Deux séquences ont par ailleurs été vite exhumées sur les réseaux sociaux. Sur la première, Pierre Ménès embrasse de force la journaliste Isabelle Moreau sur le plateau du Canal Football Club, en 2011. Sur la seconde, il réitère avec sa consoeur Francesca Antoniotti en 2016 au cours de l'émission Touche pas à mon sport.
"Il est choquant qu'un journaliste sportif profite de sa notoriété et du fait qu'on soit en direct pour commettre des agressions sexuelles", a réagi sur BFM TV Marlène Schiappa, ministre déléguée à la Citoyenneté.
Autre prise de parole notable, celle de la porte-parole du ministère de l'Intérieur, sur Twitter. "Embrasser quelqu'un de force/par surprise, lui "attraper les fesses"... Sur un plateau TV, dans les transports, au travail, quel que soit le contexte, il s'agit d'une agression sexuelle punie par la loi", écrit Camille Chaize.
Des témoignages
Au-delà de ces condamnations, le documentaire de Marie Portolano a déjà amené d'autres femmes à s'exprimer sur le sexisme ambiant dans le monde des rédactions sportives. "Je présentais les JT du soir sur Infosport. Quand j’ai annoncé que j’étais enceinte, un responsable m’annonce : 'Tu vas être trop grosse pour l’antenne, si c’est un prématuré tu seras absente trop longtemps, donc on arrête'", raconte sur Twitter Solene Chavanne, qui officie désormais à LCI.
Invitée de C à Vous, Anne-Laure Bonnet a elle aussi fait part de son expérience. "Quand je travaillais pour TF1 sur la Formule 1, on m'a dit 'si tu maigris pas, on t'enlève de l'antenne", rapporte-elle, amère. "Au bout d'un moment, vous en avez marre alors vous partez."
Appelant à ne pas faire de Pierre Ménès "le centre des débats", Charlotte Gabas (BeIn Sports) livre ses propres souvenirs : "Quand un collègue te dit que 'vu comme t’es habillée t’as forcément pas passé la nuit toute seule', qu’un autre te coince contre le mur en te disant qu’il veut te faire l’amour, qu’un autre regrette de ne pas être celui qui enlèvera cette si jolie robe ce soir".

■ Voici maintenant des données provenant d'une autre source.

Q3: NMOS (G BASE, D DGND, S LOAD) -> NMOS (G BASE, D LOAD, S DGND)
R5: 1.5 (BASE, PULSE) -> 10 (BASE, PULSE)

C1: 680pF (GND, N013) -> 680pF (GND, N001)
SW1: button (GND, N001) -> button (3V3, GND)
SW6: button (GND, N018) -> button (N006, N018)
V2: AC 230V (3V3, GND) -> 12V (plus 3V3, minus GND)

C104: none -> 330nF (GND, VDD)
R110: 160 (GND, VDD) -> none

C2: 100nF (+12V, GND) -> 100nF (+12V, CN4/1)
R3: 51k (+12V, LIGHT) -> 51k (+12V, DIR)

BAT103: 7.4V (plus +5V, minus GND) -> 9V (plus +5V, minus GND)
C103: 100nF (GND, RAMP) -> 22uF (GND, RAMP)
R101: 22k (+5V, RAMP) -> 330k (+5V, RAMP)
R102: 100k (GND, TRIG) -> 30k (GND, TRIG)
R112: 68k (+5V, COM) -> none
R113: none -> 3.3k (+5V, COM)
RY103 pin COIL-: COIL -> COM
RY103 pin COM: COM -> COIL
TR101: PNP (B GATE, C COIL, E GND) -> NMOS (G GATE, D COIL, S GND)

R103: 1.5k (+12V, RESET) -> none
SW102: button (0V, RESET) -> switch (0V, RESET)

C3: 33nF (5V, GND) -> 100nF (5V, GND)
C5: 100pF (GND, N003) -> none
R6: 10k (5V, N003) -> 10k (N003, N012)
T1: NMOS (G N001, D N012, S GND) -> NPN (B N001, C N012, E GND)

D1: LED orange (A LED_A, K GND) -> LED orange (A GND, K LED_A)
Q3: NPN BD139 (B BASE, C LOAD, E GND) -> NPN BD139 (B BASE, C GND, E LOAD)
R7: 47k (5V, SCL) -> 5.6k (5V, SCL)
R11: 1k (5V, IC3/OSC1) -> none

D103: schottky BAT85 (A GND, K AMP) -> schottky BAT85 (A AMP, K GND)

Plus de 77 000 occurrences pour le hashtag #PierreMenesOut
Après la diffusion de "Je ne suis pas une salope, je suis journaliste", Pierre Ménès a livré lundi soir un mea culpa en demi-teinte dans l'émission de Cyril Hanouna, Touche pas à mon poste. Mine contrite, il a fait part de ses "profonds regrets", concédant "mériter un peu" ce qui lui arrive. Avant d'affirmer : "Évidemment que je ne le ferai plus, c'est #MeToo, on ne peut plus rien faire, on ne peut plus rien dire".
Loin d'être suffisant pour éteindre la polémique. Ce mercredi à la mi-journée, le hashtag #PierreMenesOut donnait lieu à plus de 77 000 occurrences, selon l'outil de veille en ligne Visibrain, qui recensait également plus de 12 000 #MenesOut.